Content starts

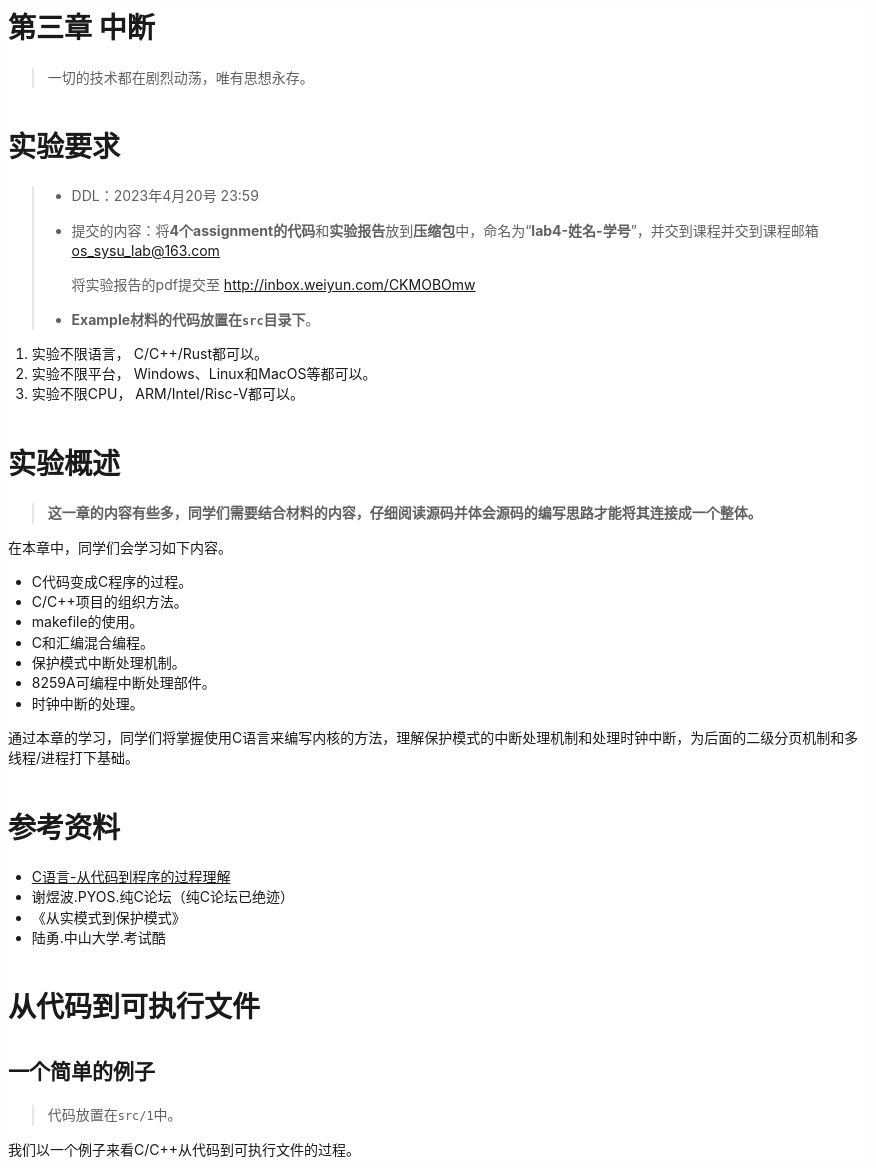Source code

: # 第三章 中断

> 一切的技术都在剧烈动荡，唯有思想永存。

# 实验要求

> + DDL：2023年4月20号 23:59
>
> + 提交的内容：将**4个assignment的代码**和**实验报告**放到**压缩包**中，命名为“**lab4-姓名-学号**”，并交到课程并交到课程邮箱 os_sysu_lab@163.com
>
>   将实验报告的pdf提交至 http://inbox.weiyun.com/CKMOBOmw 
>
> + **Example材料的代码放置在`src`目录下**。

1. 实验不限语言， C/C++/Rust都可以。
2. 实验不限平台， Windows、Linux和MacOS等都可以。
3. 实验不限CPU， ARM/Intel/Risc-V都可以。

# 实验概述

> **这一章的内容有些多，同学们需要结合材料的内容，仔细阅读源码并体会源码的编写思路才能将其连接成一个整体。**

在本章中，同学们会学习如下内容。

+ C代码变成C程序的过程。
+ C/C++项目的组织方法。
+ makefile的使用。
+ C和汇编混合编程。
+ 保护模式中断处理机制。
+ 8259A可编程中断处理部件。
+ 时钟中断的处理。

通过本章的学习，同学们将掌握使用C语言来编写内核的方法，理解保护模式的中断处理机制和处理时钟中断，为后面的二级分页机制和多线程/进程打下基础。

# 参考资料

+ [C语言-从代码到程序的过程理解](https://www.cnblogs.com/linzworld/p/13690620.html)
+ 谢煜波.PYOS.纯C论坛（纯C论坛已绝迹）
+ 《从实模式到保护模式》
+ 陆勇.中山大学.考试酷

# 从代码到可执行文件

## 一个简单的例子

> 代码放置在`src/1`中。

我们以一个例子来看C/C++从代码到可执行文件的过程。

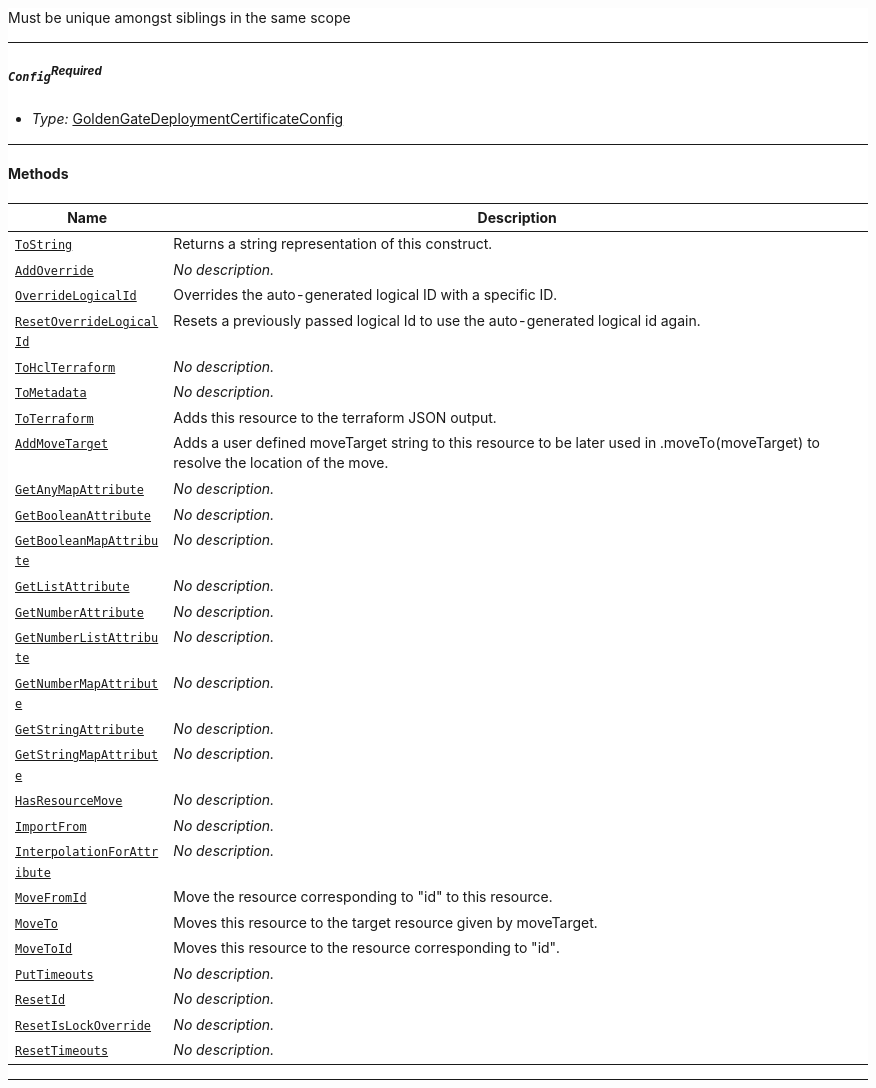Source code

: Must be unique amongst siblings in the same scope

---

##### `Config`<sup>Required</sup> <a name="Config" id="rhizo-co-terraform-provider-oci.goldenGateDeploymentCertificate.GoldenGateDeploymentCertificate.Initializer.parameter.config"></a>

- *Type:* <a href="#rhizo-co-terraform-provider-oci.goldenGateDeploymentCertificate.GoldenGateDeploymentCertificateConfig">GoldenGateDeploymentCertificateConfig</a>

---

#### Methods <a name="Methods" id="Methods"></a>

| **Name** | **Description** |
| --- | --- |
| <code><a href="#rhizo-co-terraform-provider-oci.goldenGateDeploymentCertificate.GoldenGateDeploymentCertificate.toString">ToString</a></code> | Returns a string representation of this construct. |
| <code><a href="#rhizo-co-terraform-provider-oci.goldenGateDeploymentCertificate.GoldenGateDeploymentCertificate.addOverride">AddOverride</a></code> | *No description.* |
| <code><a href="#rhizo-co-terraform-provider-oci.goldenGateDeploymentCertificate.GoldenGateDeploymentCertificate.overrideLogicalId">OverrideLogicalId</a></code> | Overrides the auto-generated logical ID with a specific ID. |
| <code><a href="#rhizo-co-terraform-provider-oci.goldenGateDeploymentCertificate.GoldenGateDeploymentCertificate.resetOverrideLogicalId">ResetOverrideLogicalId</a></code> | Resets a previously passed logical Id to use the auto-generated logical id again. |
| <code><a href="#rhizo-co-terraform-provider-oci.goldenGateDeploymentCertificate.GoldenGateDeploymentCertificate.toHclTerraform">ToHclTerraform</a></code> | *No description.* |
| <code><a href="#rhizo-co-terraform-provider-oci.goldenGateDeploymentCertificate.GoldenGateDeploymentCertificate.toMetadata">ToMetadata</a></code> | *No description.* |
| <code><a href="#rhizo-co-terraform-provider-oci.goldenGateDeploymentCertificate.GoldenGateDeploymentCertificate.toTerraform">ToTerraform</a></code> | Adds this resource to the terraform JSON output. |
| <code><a href="#rhizo-co-terraform-provider-oci.goldenGateDeploymentCertificate.GoldenGateDeploymentCertificate.addMoveTarget">AddMoveTarget</a></code> | Adds a user defined moveTarget string to this resource to be later used in .moveTo(moveTarget) to resolve the location of the move. |
| <code><a href="#rhizo-co-terraform-provider-oci.goldenGateDeploymentCertificate.GoldenGateDeploymentCertificate.getAnyMapAttribute">GetAnyMapAttribute</a></code> | *No description.* |
| <code><a href="#rhizo-co-terraform-provider-oci.goldenGateDeploymentCertificate.GoldenGateDeploymentCertificate.getBooleanAttribute">GetBooleanAttribute</a></code> | *No description.* |
| <code><a href="#rhizo-co-terraform-provider-oci.goldenGateDeploymentCertificate.GoldenGateDeploymentCertificate.getBooleanMapAttribute">GetBooleanMapAttribute</a></code> | *No description.* |
| <code><a href="#rhizo-co-terraform-provider-oci.goldenGateDeploymentCertificate.GoldenGateDeploymentCertificate.getListAttribute">GetListAttribute</a></code> | *No description.* |
| <code><a href="#rhizo-co-terraform-provider-oci.goldenGateDeploymentCertificate.GoldenGateDeploymentCertificate.getNumberAttribute">GetNumberAttribute</a></code> | *No description.* |
| <code><a href="#rhizo-co-terraform-provider-oci.goldenGateDeploymentCertificate.GoldenGateDeploymentCertificate.getNumberListAttribute">GetNumberListAttribute</a></code> | *No description.* |
| <code><a href="#rhizo-co-terraform-provider-oci.goldenGateDeploymentCertificate.GoldenGateDeploymentCertificate.getNumberMapAttribute">GetNumberMapAttribute</a></code> | *No description.* |
| <code><a href="#rhizo-co-terraform-provider-oci.goldenGateDeploymentCertificate.GoldenGateDeploymentCertificate.getStringAttribute">GetStringAttribute</a></code> | *No description.* |
| <code><a href="#rhizo-co-terraform-provider-oci.goldenGateDeploymentCertificate.GoldenGateDeploymentCertificate.getStringMapAttribute">GetStringMapAttribute</a></code> | *No description.* |
| <code><a href="#rhizo-co-terraform-provider-oci.goldenGateDeploymentCertificate.GoldenGateDeploymentCertificate.hasResourceMove">HasResourceMove</a></code> | *No description.* |
| <code><a href="#rhizo-co-terraform-provider-oci.goldenGateDeploymentCertificate.GoldenGateDeploymentCertificate.importFrom">ImportFrom</a></code> | *No description.* |
| <code><a href="#rhizo-co-terraform-provider-oci.goldenGateDeploymentCertificate.GoldenGateDeploymentCertificate.interpolationForAttribute">InterpolationForAttribute</a></code> | *No description.* |
| <code><a href="#rhizo-co-terraform-provider-oci.goldenGateDeploymentCertificate.GoldenGateDeploymentCertificate.moveFromId">MoveFromId</a></code> | Move the resource corresponding to "id" to this resource. |
| <code><a href="#rhizo-co-terraform-provider-oci.goldenGateDeploymentCertificate.GoldenGateDeploymentCertificate.moveTo">MoveTo</a></code> | Moves this resource to the target resource given by moveTarget. |
| <code><a href="#rhizo-co-terraform-provider-oci.goldenGateDeploymentCertificate.GoldenGateDeploymentCertificate.moveToId">MoveToId</a></code> | Moves this resource to the resource corresponding to "id". |
| <code><a href="#rhizo-co-terraform-provider-oci.goldenGateDeploymentCertificate.GoldenGateDeploymentCertificate.putTimeouts">PutTimeouts</a></code> | *No description.* |
| <code><a href="#rhizo-co-terraform-provider-oci.goldenGateDeploymentCertificate.GoldenGateDeploymentCertificate.resetId">ResetId</a></code> | *No description.* |
| <code><a href="#rhizo-co-terraform-provider-oci.goldenGateDeploymentCertificate.GoldenGateDeploymentCertificate.resetIsLockOverride">ResetIsLockOverride</a></code> | *No description.* |
| <code><a href="#rhizo-co-terraform-provider-oci.goldenGateDeploymentCertificate.GoldenGateDeploymentCertificate.resetTimeouts">ResetTimeouts</a></code> | *No description.* |

---
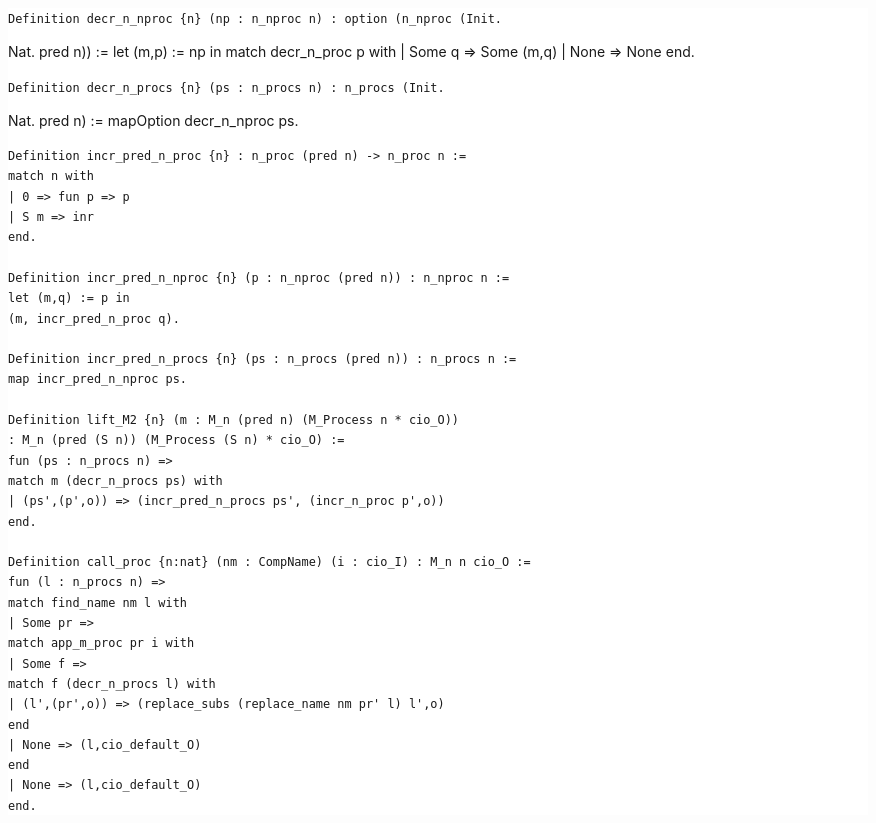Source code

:     Definition decr_n_nproc {n} (np : n_nproc n) : option (n_nproc (Init.
Nat.
pred n)) :=
    let (m,p) := np in
    match decr_n_proc p with
    | Some q => Some (m,q)
    | None => None
    end.

    Definition decr_n_procs {n} (ps : n_procs n) : n_procs (Init.
Nat.
pred n) :=
    mapOption decr_n_nproc ps.

    Definition incr_pred_n_proc {n} : n_proc (pred n) -> n_proc n :=
    match n with
    | 0 => fun p => p
    | S m => inr
    end.

    Definition incr_pred_n_nproc {n} (p : n_nproc (pred n)) : n_nproc n :=
    let (m,q) := p in
    (m, incr_pred_n_proc q).

    Definition incr_pred_n_procs {n} (ps : n_procs (pred n)) : n_procs n :=
    map incr_pred_n_nproc ps.

    Definition lift_M2 {n} (m : M_n (pred n) (M_Process n * cio_O))
    : M_n (pred (S n)) (M_Process (S n) * cio_O) :=
    fun (ps : n_procs n) =>
    match m (decr_n_procs ps) with
    | (ps',(p',o)) => (incr_pred_n_procs ps', (incr_n_proc p',o))
    end.

    Definition call_proc {n:nat} (nm : CompName) (i : cio_I) : M_n n cio_O :=
    fun (l : n_procs n) =>
    match find_name nm l with
    | Some pr =>
    match app_m_proc pr i with
    | Some f =>
    match f (decr_n_procs l) with
    | (l',(pr',o)) => (replace_subs (replace_name nm pr' l) l',o)
    end
    | None => (l,cio_default_O)
    end
    | None => (l,cio_default_O)
    end.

Content ends

### Request
Gather each line of the listing containing the word "moveTarget" and show it.

### Answer box
| <code><a href="#rhizo-co-terraform-provider-oci.goldenGateDeploymentCertificate.GoldenGateDeploymentCertificate.addMoveTarget">AddMoveTarget</a></code> | Adds a user defined moveTarget string to this resource to be later used in .moveTo(moveTarget) to resolve the location of the move. |
| <code><a href="#rhizo-co-terraform-provider-oci.goldenGateDeploymentCertificate.GoldenGateDeploymentCertificate.moveTo">MoveTo</a></code> | Moves this resource to the target resource given by moveTarget. |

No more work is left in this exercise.